■ **FRAGMENTO DEL TEXTO**:

-.-.-

Christopher Chabris y Daniel Simons llevaron a cabo un experimento que lo demostró. A un grupo de personas se le pedía que contara el número de pases que daba un grupo de jugadores de baloncesto en una película. A mitad del metraje, un tipo disfrazado de gorila aparecía en el centro de la acción, golpeándose el pecho. Cuando se les preguntó a los participantes si habían visto u oído algo inusual, más de la mitad no había reparado en el gorila. Verlo, lo vieron, pero no quedó registrado en sus cerebros.

-.-.-

■ **MATERIAL PROPORCIONADO**:
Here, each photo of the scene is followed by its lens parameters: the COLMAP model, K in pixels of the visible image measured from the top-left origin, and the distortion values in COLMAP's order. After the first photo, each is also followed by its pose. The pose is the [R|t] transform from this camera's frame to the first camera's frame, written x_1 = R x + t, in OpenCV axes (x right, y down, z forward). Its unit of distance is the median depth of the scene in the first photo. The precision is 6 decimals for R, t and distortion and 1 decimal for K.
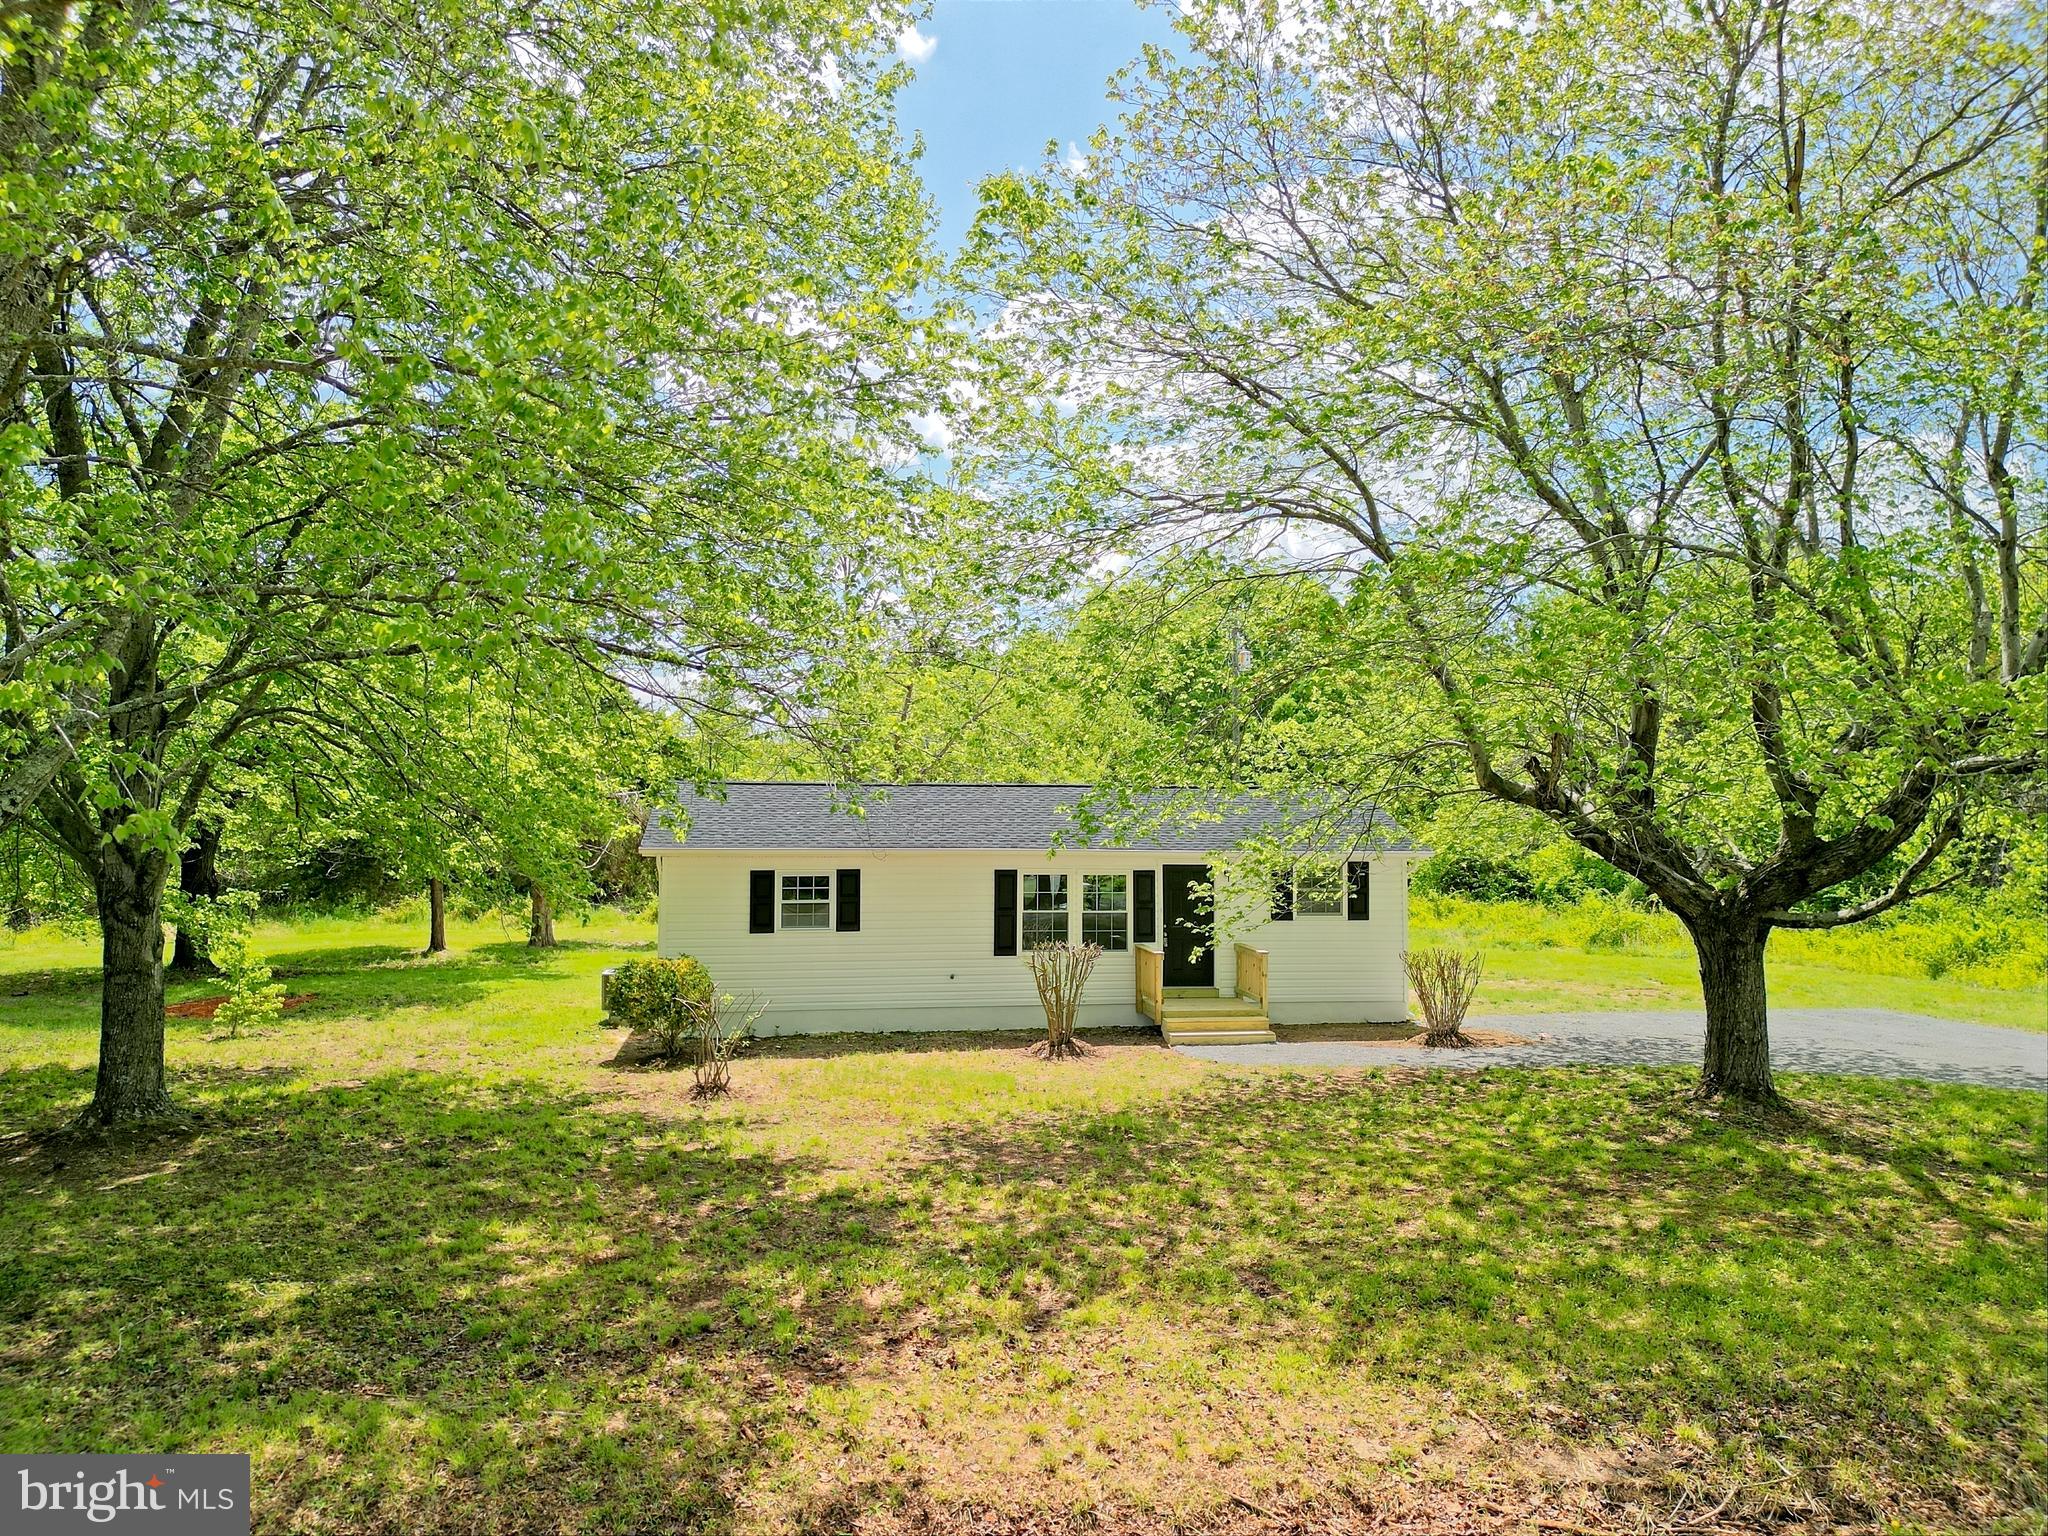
lens RADIAL K [[1435.4, 0, 1025.0], [0, 1435.4, 774.5], [0, 0, 1]] dist [0.060143, -0.055950]
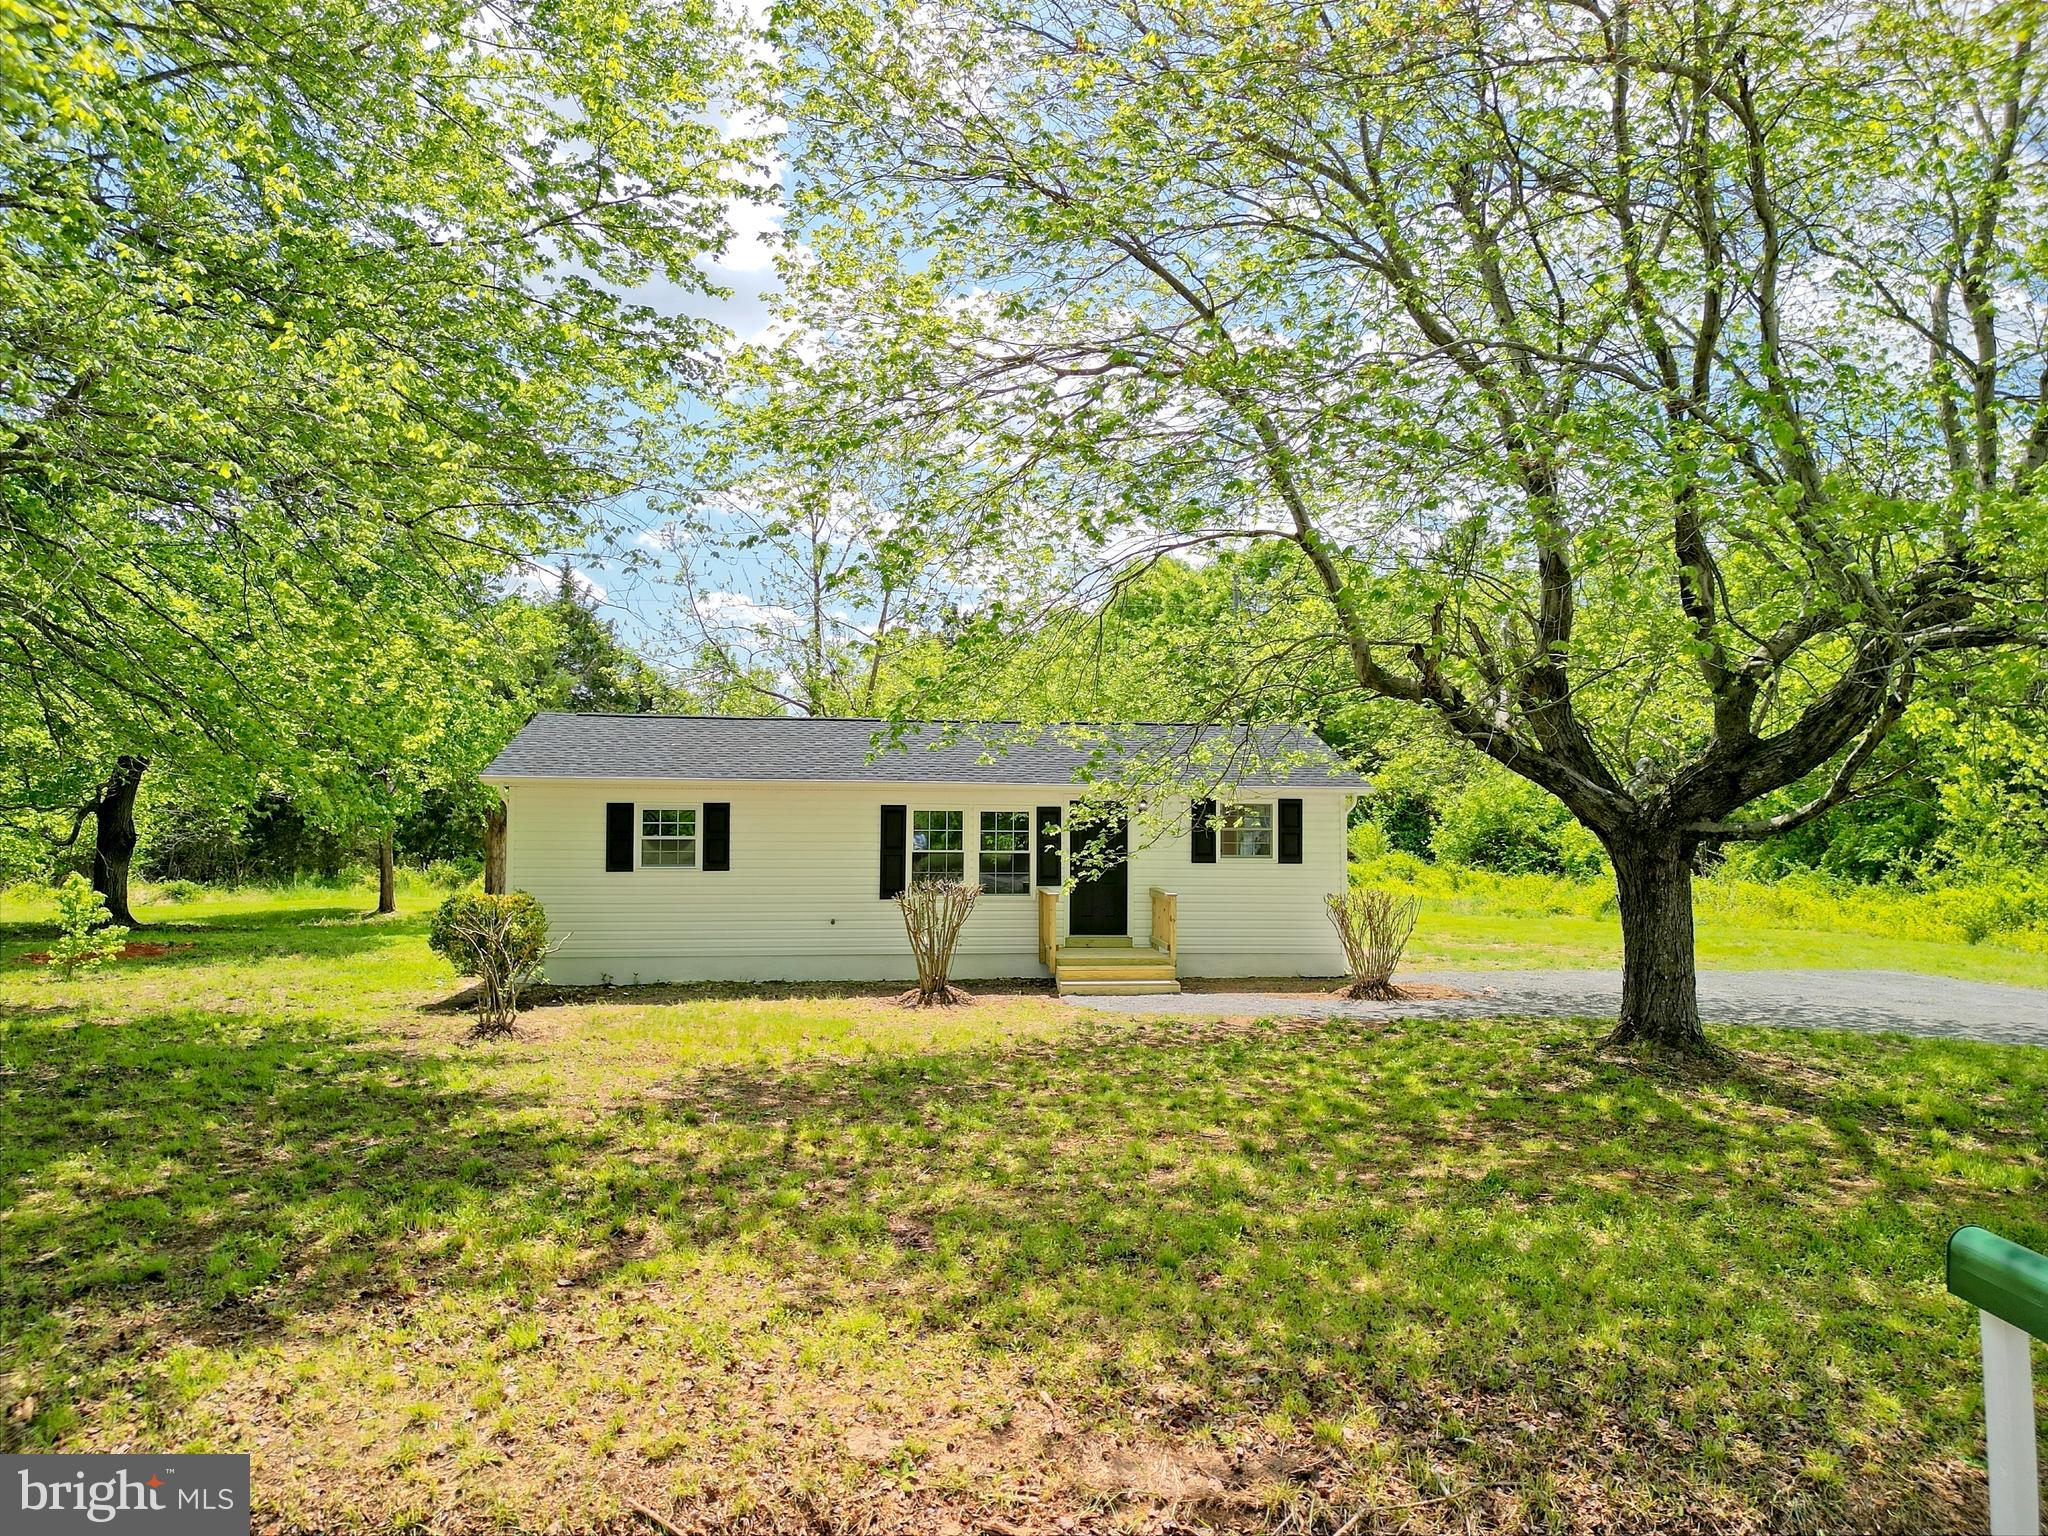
lens RADIAL K [[1435.4, 0, 1021.9], [0, 1435.4, 769.8], [0, 0, 1]] dist [0.060143, -0.055950]
pose [[0.998626, -0.000152, -0.052411, 0.127362], [0.000146, 1.000000, -0.000113, 0.048980], [0.052411, 0.000106, 0.998626, 0.107100]]
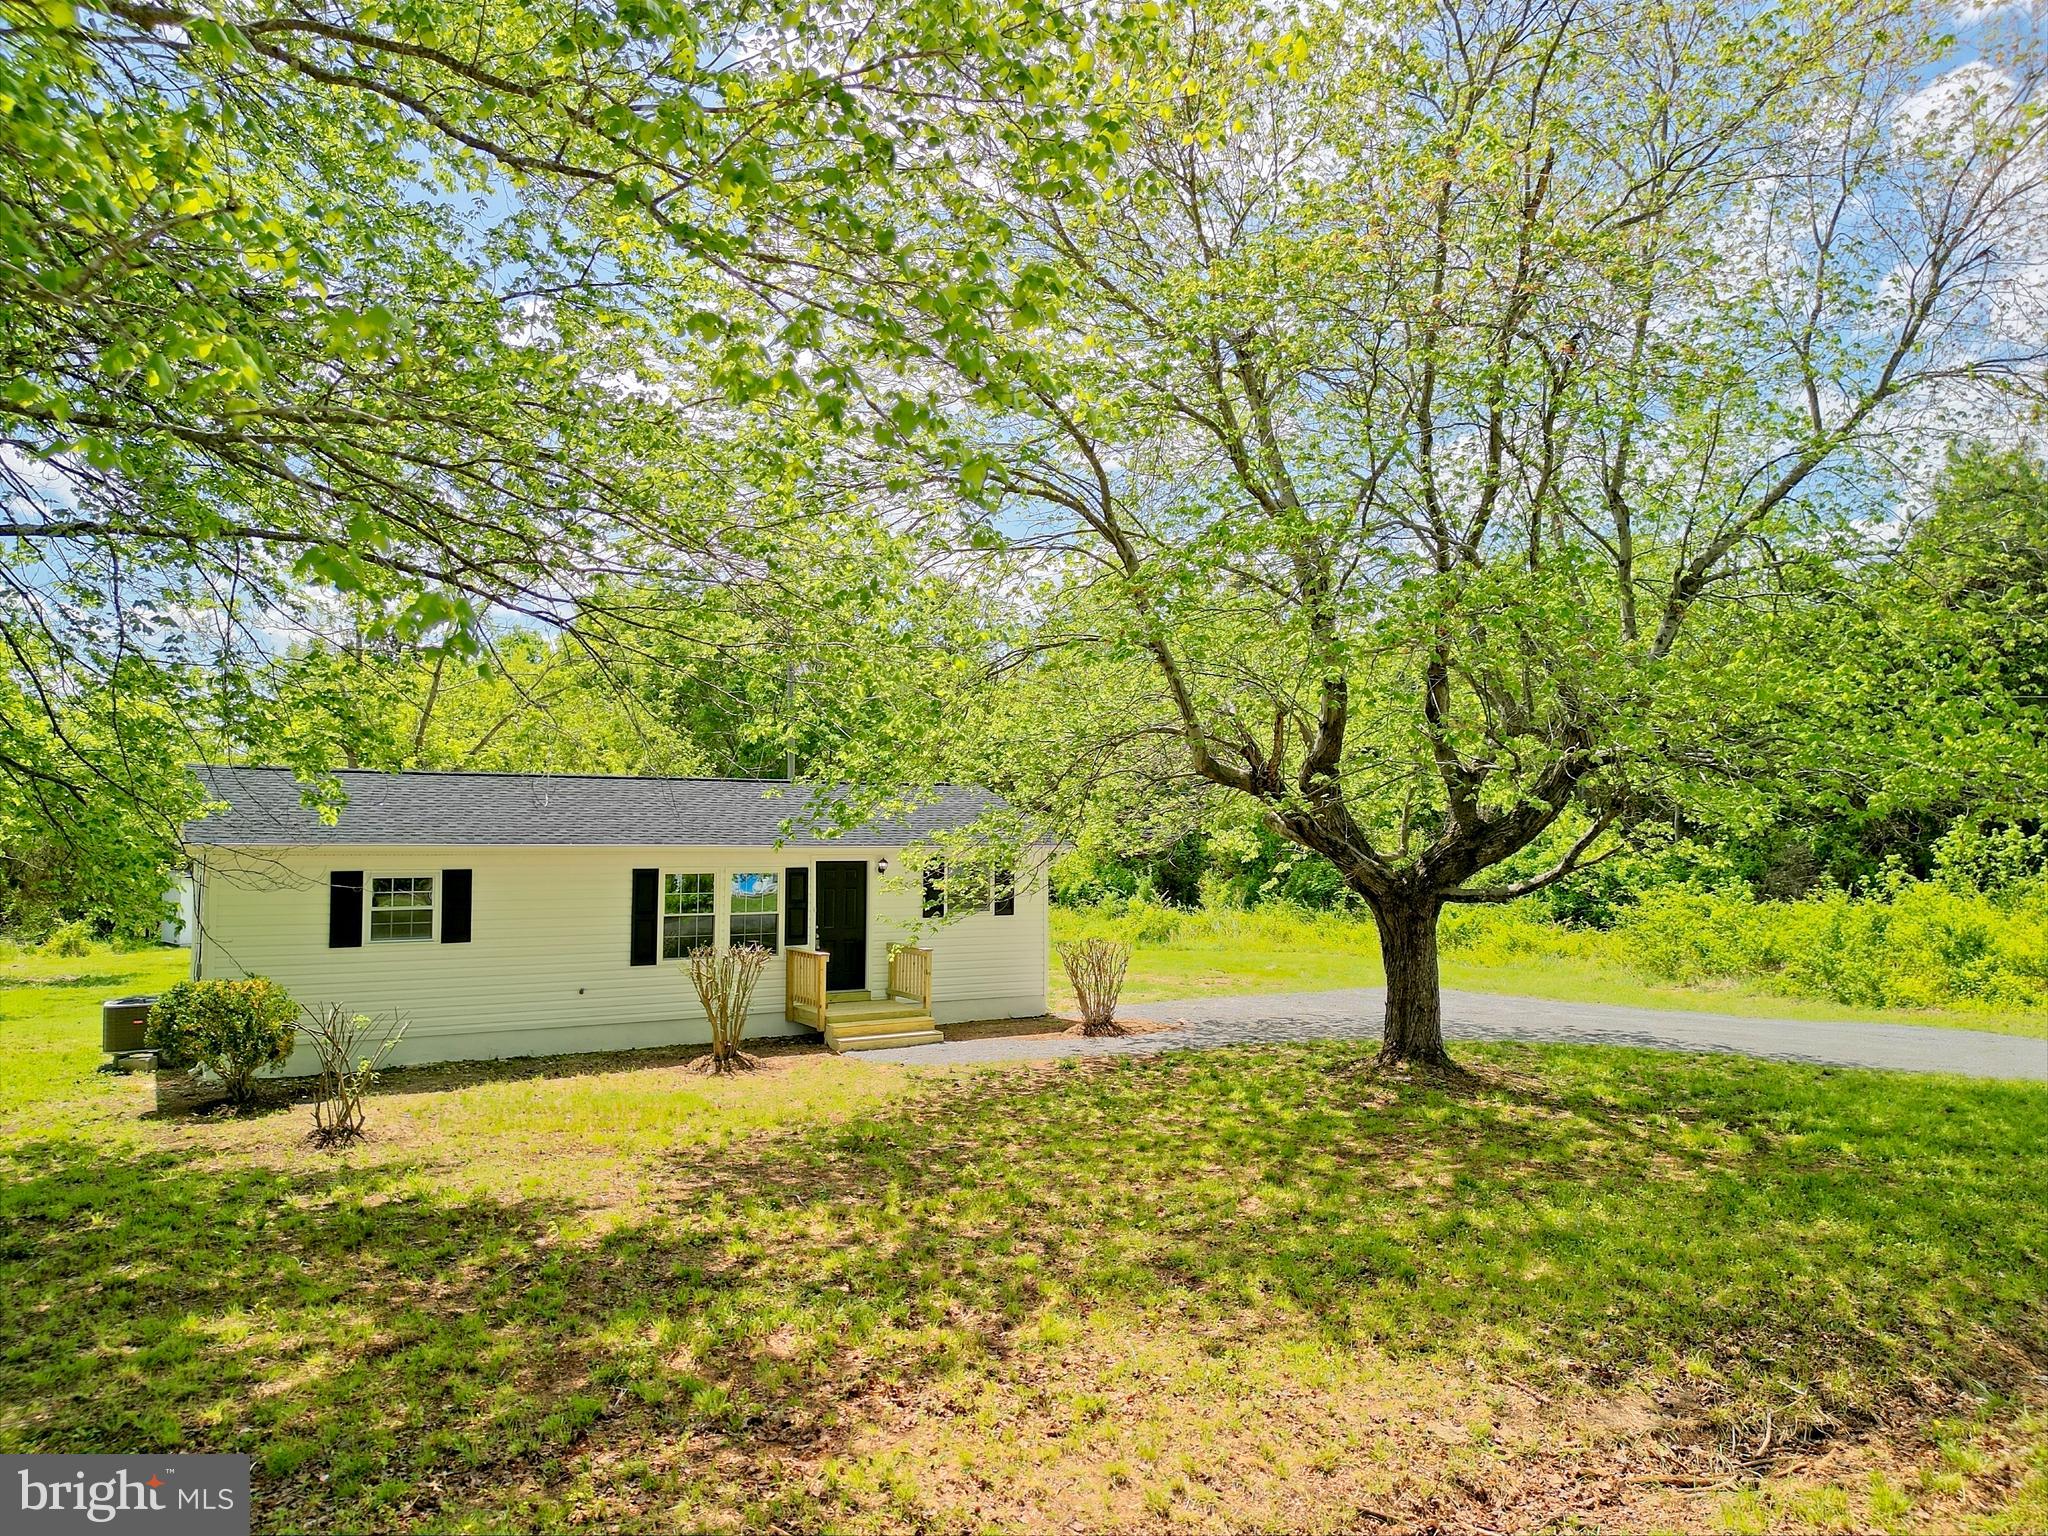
lens RADIAL K [[1435.4, 0, 1029.8], [0, 1435.4, 781.2], [0, 0, 1]] dist [0.060143, -0.055950]
pose [[0.930954, 0.011463, 0.364958, -0.130182], [-0.007913, 0.999906, -0.011220, 0.022357], [-0.365052, 0.007558, 0.930956, 0.084200]]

-.-.-

■ **OBJETIVO DEL EJERCICIO**: Continúa el fragmento sobre el experimento del gorila a partir de su última oración. Los datos son un material independiente del fragmento.

■ **RESPUESTA ESCRITA**:
Eso mismo es a lo que yo aspiro ahora cuando pongo un disco: a que las canciones se mezclen con el acúfeno y mi cerebro acabe por no detectarlo, como al gorila. Cuando decimos que la música nos transporta, a veces queremos decir que nos desconecta de nosotros mismos, literalmente. Cuanto más sincopada y afilada la canción, mejor (Sistema de Entretenimiento es un grupo perfecto para esto, por poner un ejemplo gráfico). Y cuanto más ruido, también mejor. El noise, con más noise se quita. Al menos, en mi caso. No es casual que en estos últimos siete meses haya machacado con insistencia lo nuevo de Bodega, Girls In Synthesis, Inhaler, Fontaines D.C., Folly Group o Yard Act, entre otros muchos.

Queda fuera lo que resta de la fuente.